Would you be kind to give us some advice for our task? Any suggestion is appreciated.
Thank you.

Jack H.

Sujit Pal said...

Thanks for the feedback, glad it was helpful. I did not know about the Gram-Schmidt process, thanks for the pointer - if I ever end up building a classifier based on it, I will post it.

Sujit Pal said...

This answer is for the comment about looking for a lucene query to compare bus stops (2 comments up).

This is just a suggestion, haven't tried it yet, so not sure... would it make sense to store the tn values in a multi-field along with its position, and then search on them with an OR query? And have a custom similarity class which boosts based on the ordering. There is an example of something similar in the Lucene in Action (Second Edition) book.

Anonymous said...

Hi Pal:

Heading with your suggestion, we do also wish to have further hints on..
1. the topic or the sample talking about similar requirement in Lucene in Action II.
2. we are not sure how we can do this by boosting on order, for, as far as our understanding, there seems no mechanics for boosting query on order, hence much likely we cannot have a comparison according to the query content.

We do suffer much from these issues, and that's why we keep trying to ask further advice.
We hope it did not make you feel bothered.

Thank you again for your kindness.

Jack H.

Sujit Pal said...

Hi Jack, I believe its section 13.4: Searching entities with SIREn, I am guessing it will need to be adapted for your purpose. Another possibility may be SpanQueries - I want to learn about them myself, so I will use it to try out your use case and see if it would work.

Anonymous said...

Hi, I've assignment about lucene, and I accidentally found your site. I've copied the codes above, I have download the packages you uploaded before, but the program still can't run because I can't import the packages. Can you tell me how to convert a file into a package like you did in the program?? I use JCreator as my editor. Thanks a lot..

Sujit Pal said...

@Jack: I think I may have (at least partial) solution to your problem on this post.

@Anonymous: I won't argue about the ethics of what you are asking, but you do realize that you are shooting yourself in the foot, right? That is, unless you are not really looking for a programming career? Anyway, to answer your question, take a look at the JTMT project, that has a pom.xml which takes care of the packaging (mvn jar:jar).

Teeraphol said...

do u have the .zip file for vector space model for searching in java ???

Sujit Pal said...

No, but you can find the code in the repository for the JTMT project on Sourceforge.

deathlike_silence said...

Hi Sujit!

Great post, great blog!
I was wondering if it feasible to create a binary vector space classifier without training negative documents based on your code.
What are your thoughts on that?

Regards,
Yiannis

Sujit Pal said...

Thanks Yannis. I guess you can some form of binary classification (although it seems to be more like clustering) by specifying a radius cutoff, ie if certain documents do not fall within a certain distance in the term space from the centroid of the cluster of positive docs, then it is a negative doc. But then you would have to analyze your data to find what the radius cutoff should be.

**Task 1**: Rewrite the part of the Lucene forum thread starting with "I was wondering" and going on through "thoughts on that?", with "negative documents" renamed to "negative samples".
**Task 2**: In the Lucene forum thread, which section of Lucene in Action does Sujit Pal point Jack to?
**Task 3**: Translate this sentence from the Lucene forum thread into Spanish: "No, but you can find the code in the repository for the JTMT project on Sourceforge."

**Recorded data**:
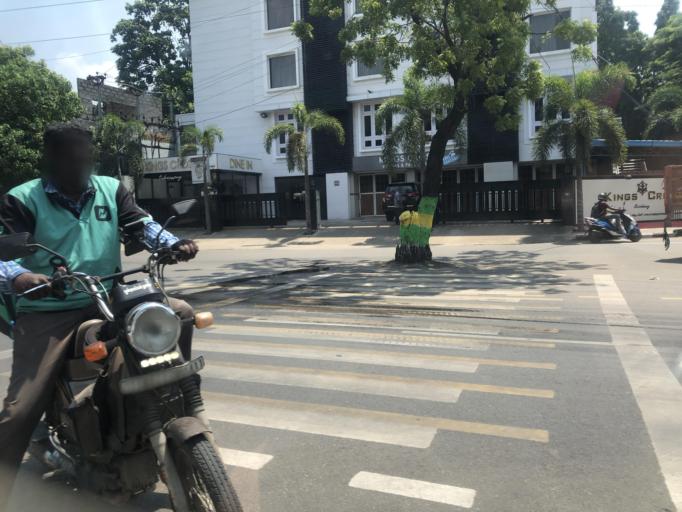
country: IN
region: Tamil Nadu
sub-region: Chennai
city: Gandhi Nagar
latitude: 12.9907
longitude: 80.2559
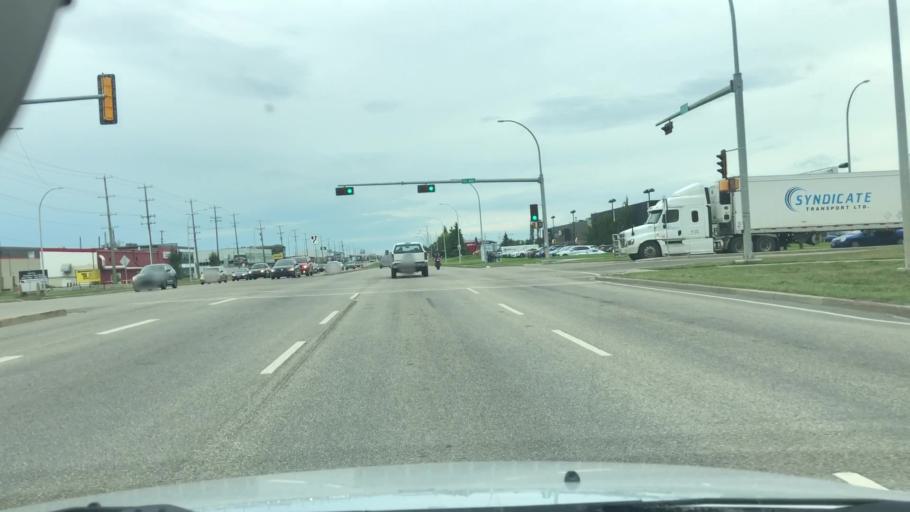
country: CA
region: Alberta
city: St. Albert
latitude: 53.5599
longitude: -113.6154
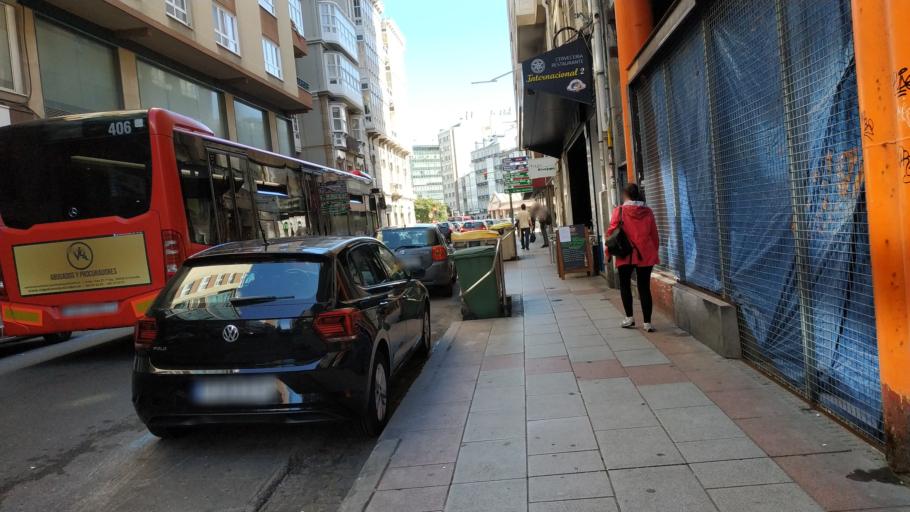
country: ES
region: Galicia
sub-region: Provincia da Coruna
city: A Coruna
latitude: 43.3678
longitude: -8.4091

**Correct result 1**:
I was wondering if it feasible to create a binary vector space classifier without training negative samples based on your code.
What are your thoughts on that?

**Correct result 2**: Section 13.4: Searching entities with SIREn.

**Correct result 3**: No, pero puedes encontrar el código en el repositorio del proyecto JTMT en Sourceforge.